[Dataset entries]
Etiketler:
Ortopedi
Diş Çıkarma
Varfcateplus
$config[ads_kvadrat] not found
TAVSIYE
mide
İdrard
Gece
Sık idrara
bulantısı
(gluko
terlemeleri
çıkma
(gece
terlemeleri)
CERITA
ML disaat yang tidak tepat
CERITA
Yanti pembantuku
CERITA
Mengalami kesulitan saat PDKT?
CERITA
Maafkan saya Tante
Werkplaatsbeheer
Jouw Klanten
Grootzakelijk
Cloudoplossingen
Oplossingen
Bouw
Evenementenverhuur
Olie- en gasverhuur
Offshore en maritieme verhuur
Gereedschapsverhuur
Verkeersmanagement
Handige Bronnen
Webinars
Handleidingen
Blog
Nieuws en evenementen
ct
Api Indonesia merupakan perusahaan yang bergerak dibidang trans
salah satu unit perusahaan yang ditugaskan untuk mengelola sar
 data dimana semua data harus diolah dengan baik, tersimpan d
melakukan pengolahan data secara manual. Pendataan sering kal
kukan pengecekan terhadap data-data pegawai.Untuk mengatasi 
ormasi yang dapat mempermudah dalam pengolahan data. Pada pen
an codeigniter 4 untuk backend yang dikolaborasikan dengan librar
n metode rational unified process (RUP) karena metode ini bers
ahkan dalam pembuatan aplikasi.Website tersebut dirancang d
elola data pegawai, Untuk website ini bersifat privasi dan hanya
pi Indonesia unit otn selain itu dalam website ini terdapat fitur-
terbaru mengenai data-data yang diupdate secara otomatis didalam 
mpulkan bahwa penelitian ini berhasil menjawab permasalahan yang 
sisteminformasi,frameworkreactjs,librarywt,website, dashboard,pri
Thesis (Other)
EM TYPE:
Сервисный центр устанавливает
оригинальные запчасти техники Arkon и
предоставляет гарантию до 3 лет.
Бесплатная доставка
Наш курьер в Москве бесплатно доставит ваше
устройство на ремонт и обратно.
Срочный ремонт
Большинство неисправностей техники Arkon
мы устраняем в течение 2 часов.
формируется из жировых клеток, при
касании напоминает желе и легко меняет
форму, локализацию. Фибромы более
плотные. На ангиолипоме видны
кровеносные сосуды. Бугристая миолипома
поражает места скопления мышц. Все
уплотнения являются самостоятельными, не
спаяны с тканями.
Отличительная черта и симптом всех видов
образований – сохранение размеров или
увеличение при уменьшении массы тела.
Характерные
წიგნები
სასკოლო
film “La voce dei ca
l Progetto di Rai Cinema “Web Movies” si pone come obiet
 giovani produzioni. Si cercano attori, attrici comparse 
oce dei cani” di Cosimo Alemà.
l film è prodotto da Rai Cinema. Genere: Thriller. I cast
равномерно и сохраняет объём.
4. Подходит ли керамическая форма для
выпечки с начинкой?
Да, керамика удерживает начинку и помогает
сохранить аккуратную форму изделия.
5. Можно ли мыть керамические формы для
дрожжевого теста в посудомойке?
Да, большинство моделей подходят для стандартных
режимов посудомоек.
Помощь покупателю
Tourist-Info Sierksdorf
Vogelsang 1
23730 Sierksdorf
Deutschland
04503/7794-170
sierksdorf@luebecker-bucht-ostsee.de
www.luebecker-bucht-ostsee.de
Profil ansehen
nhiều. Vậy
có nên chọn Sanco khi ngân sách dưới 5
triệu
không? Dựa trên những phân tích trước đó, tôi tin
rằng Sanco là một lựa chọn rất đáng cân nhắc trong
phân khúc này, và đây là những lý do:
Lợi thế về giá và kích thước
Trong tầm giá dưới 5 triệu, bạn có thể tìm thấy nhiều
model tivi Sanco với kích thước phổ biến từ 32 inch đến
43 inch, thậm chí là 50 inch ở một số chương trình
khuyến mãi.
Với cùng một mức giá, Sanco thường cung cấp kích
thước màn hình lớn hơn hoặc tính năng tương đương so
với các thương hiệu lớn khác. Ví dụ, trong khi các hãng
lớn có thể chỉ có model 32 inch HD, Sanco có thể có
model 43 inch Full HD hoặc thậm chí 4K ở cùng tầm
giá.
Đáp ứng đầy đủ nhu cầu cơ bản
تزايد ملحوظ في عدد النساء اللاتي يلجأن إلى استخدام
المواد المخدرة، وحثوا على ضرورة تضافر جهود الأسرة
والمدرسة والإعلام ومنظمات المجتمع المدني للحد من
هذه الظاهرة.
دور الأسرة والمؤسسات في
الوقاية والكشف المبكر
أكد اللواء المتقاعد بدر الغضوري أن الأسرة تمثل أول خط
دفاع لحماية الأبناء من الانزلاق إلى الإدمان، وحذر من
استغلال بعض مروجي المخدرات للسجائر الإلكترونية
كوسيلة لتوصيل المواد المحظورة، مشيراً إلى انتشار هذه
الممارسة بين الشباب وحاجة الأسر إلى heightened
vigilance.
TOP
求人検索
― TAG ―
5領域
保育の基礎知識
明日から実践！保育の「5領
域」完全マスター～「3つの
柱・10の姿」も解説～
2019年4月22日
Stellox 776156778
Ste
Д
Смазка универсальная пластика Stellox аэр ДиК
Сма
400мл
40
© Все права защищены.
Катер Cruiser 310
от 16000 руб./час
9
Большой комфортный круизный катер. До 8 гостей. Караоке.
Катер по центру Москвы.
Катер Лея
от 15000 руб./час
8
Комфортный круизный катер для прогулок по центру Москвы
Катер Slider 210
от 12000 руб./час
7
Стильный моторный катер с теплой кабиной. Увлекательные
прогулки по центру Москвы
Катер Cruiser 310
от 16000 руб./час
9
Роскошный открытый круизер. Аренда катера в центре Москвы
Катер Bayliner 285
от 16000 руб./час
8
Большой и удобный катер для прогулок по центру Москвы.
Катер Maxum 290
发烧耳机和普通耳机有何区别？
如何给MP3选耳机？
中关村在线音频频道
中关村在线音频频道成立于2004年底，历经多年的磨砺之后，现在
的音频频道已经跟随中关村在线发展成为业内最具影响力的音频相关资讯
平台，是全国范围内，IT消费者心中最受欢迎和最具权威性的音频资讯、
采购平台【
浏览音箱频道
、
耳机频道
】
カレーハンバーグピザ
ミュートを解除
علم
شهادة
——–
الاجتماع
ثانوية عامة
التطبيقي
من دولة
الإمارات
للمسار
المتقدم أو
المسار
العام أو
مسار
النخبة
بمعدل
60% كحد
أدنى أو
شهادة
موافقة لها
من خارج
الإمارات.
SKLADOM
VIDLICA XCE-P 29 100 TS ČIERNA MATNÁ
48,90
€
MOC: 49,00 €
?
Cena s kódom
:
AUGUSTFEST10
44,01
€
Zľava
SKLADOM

◆ **Exercise**: Could you copy out the records word for word, from the very first line through the line containing "giovani produzioni. Si", with both ends included?

◆ **Answer for this exercise**:
Etiketler:
Ortopedi
Diş Çıkarma
Varfcateplus
$config[ads_kvadrat] not found
TAVSIYE
mide
İdrard
Gece
Sık idrara
bulantısı
(gluko
terlemeleri
çıkma
(gece
terlemeleri)
CERITA
ML disaat yang tidak tepat
CERITA
Yanti pembantuku
CERITA
Mengalami kesulitan saat PDKT?
CERITA
Maafkan saya Tante
Werkplaatsbeheer
Jouw Klanten
Grootzakelijk
Cloudoplossingen
Oplossingen
Bouw
Evenementenverhuur
Olie- en gasverhuur
Offshore en maritieme verhuur
Gereedschapsverhuur
Verkeersmanagement
Handige Bronnen
Webinars
Handleidingen
Blog
Nieuws en evenementen
ct
Api Indonesia merupakan perusahaan yang bergerak dibidang trans
salah satu unit perusahaan yang ditugaskan untuk mengelola sar
 data dimana semua data harus diolah dengan baik, tersimpan d
melakukan pengolahan data secara manual. Pendataan sering kal
kukan pengecekan terhadap data-data pegawai.Untuk mengatasi 
ormasi yang dapat mempermudah dalam pengolahan data. Pada pen
an codeigniter 4 untuk backend yang dikolaborasikan dengan librar
n metode rational unified process (RUP) karena metode ini bers
ahkan dalam pembuatan aplikasi.Website tersebut dirancang d
elola data pegawai, Untuk website ini bersifat privasi dan hanya
pi Indonesia unit otn selain itu dalam website ini terdapat fitur-
terbaru mengenai data-data yang diupdate secara otomatis didalam 
mpulkan bahwa penelitian ini berhasil menjawab permasalahan yang 
sisteminformasi,frameworkreactjs,librarywt,website, dashboard,pri
Thesis (Other)
EM TYPE:
Сервисный центр устанавливает
оригинальные запчасти техники Arkon и
предоставляет гарантию до 3 лет.
Бесплатная доставка
Наш курьер в Москве бесплатно доставит ваше
устройство на ремонт и обратно.
Срочный ремонт
Большинство неисправностей техники Arkon
мы устраняем в течение 2 часов.
формируется из жировых клеток, при
касании напоминает желе и легко меняет
форму, локализацию. Фибромы более
плотные. На ангиолипоме видны
кровеносные сосуды. Бугристая миолипома
поражает места скопления мышц. Все
уплотнения являются самостоятельными, не
спаяны с тканями.
Отличительная черта и симптом всех видов
образований – сохранение размеров или
увеличение при уменьшении массы тела.
Характерные
წიგნები
სასკოლო
film “La voce dei ca
l Progetto di Rai Cinema “Web Movies” si pone come obiet
 giovani produzioni. Si cercano attori, attrici comparse 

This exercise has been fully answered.